The significant downside surprise in US Non-Farm Payrolls for August has confirmed that a significant cooling of the labor market is underway, paving the way for a rate cut on September 17.
The dollar weakened by around 0.4% immediately after the release, as markets priced in the prospect of faster and deeper monetary easing in the coming months. The move reflects a shift in expectations from cautious adjustment to potentially larger or more frequent cuts.

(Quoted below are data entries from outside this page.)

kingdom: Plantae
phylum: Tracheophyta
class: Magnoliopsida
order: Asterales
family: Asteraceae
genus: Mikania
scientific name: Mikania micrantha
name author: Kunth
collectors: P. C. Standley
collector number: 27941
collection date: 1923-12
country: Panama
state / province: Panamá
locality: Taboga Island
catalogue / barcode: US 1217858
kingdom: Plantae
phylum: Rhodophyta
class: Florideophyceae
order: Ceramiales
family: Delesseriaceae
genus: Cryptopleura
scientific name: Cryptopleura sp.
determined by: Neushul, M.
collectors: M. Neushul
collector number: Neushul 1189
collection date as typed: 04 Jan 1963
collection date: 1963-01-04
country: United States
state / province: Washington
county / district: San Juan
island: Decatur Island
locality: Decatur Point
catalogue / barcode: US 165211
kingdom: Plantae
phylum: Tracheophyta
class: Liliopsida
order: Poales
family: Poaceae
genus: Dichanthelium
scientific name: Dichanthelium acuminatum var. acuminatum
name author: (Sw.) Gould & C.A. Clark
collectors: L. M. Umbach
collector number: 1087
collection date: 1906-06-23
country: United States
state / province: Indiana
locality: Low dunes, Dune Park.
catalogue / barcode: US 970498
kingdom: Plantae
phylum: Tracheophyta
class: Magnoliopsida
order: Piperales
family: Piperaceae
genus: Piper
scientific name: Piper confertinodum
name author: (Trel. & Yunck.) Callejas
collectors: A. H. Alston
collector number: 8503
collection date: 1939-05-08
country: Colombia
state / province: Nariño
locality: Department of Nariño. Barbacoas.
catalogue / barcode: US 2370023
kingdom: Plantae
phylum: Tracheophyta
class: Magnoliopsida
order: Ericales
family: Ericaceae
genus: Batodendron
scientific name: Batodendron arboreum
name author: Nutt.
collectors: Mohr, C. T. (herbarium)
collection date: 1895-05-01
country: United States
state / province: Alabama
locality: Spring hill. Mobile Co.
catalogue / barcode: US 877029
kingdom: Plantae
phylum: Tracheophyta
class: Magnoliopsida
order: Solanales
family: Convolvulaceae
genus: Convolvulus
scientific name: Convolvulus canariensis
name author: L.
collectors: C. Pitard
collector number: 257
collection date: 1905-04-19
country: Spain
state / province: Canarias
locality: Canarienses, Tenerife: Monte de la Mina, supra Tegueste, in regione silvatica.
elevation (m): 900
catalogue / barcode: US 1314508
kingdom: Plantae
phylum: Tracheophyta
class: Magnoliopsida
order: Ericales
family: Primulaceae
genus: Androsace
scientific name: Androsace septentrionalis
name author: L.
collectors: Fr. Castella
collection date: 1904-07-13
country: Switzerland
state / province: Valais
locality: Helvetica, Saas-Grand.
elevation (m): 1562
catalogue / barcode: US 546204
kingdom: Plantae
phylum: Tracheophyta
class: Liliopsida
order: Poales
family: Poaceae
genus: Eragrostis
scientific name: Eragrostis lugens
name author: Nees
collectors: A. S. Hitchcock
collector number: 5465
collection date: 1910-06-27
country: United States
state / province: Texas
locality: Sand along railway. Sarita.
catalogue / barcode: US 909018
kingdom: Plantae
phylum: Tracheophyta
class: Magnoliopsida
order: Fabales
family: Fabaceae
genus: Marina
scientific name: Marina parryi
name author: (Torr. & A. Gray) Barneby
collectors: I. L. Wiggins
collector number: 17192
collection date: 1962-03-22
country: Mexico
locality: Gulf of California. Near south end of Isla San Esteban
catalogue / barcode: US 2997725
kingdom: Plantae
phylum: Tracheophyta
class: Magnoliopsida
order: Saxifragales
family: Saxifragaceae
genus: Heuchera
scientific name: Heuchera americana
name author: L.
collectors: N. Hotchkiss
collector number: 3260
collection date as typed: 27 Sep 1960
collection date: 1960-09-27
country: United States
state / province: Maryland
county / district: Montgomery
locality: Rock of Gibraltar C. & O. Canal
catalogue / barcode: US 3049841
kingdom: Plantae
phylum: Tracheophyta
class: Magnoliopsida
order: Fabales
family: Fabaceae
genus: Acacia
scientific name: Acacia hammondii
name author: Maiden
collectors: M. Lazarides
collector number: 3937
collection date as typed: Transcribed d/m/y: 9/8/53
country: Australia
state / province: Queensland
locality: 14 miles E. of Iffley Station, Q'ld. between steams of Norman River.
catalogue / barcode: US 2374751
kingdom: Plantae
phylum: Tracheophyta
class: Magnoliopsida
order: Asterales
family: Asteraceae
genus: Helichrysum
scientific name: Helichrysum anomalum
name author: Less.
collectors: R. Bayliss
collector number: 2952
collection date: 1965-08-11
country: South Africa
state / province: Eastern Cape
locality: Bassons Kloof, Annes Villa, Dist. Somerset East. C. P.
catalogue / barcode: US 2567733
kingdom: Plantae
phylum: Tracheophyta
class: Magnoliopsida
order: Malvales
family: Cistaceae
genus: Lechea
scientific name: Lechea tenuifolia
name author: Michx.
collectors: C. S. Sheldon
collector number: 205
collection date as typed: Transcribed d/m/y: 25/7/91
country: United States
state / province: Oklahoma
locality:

Skepticism had lingered over whether the softening in the labor market seen between May and July was merely temporary volatility driven by trade and immigration policy uncertainty. August’s lack of a rebound – coupled with a downward revision to June data showing the first monthly job loss since the 2020 pandemic – has now put those doubts to rest.
The focus turns to the Fed: will officials opt for a standard 25bps move on September 17, or consider a bolder 50bps cut? While some policymakers have already flagged the latter, Chair Jerome Powell’s cautious messaging suggests consensus will be hard-won.
This report also comes amid political drama. Following President Trump’s dismissal of the Bureau of Labor Statistics chief last month, today’s weak data is likely to further frustrate the White House. Yet, it simultaneously strengthens the case for the rate cuts that the President has long demanded.
Next week’s August CPI release is the last major data point before the FOMC meets. But given today’s sharp labor market signal, only a major upside surprise in inflation is likely to alter the Fed’s trajectory.
Meanwhile, gold prices have surged again. With the Fed forced to prioritize employment over inflation management, investors are hedging against a prolonged overshoot of inflation by piling into hard assets to protect their wealth.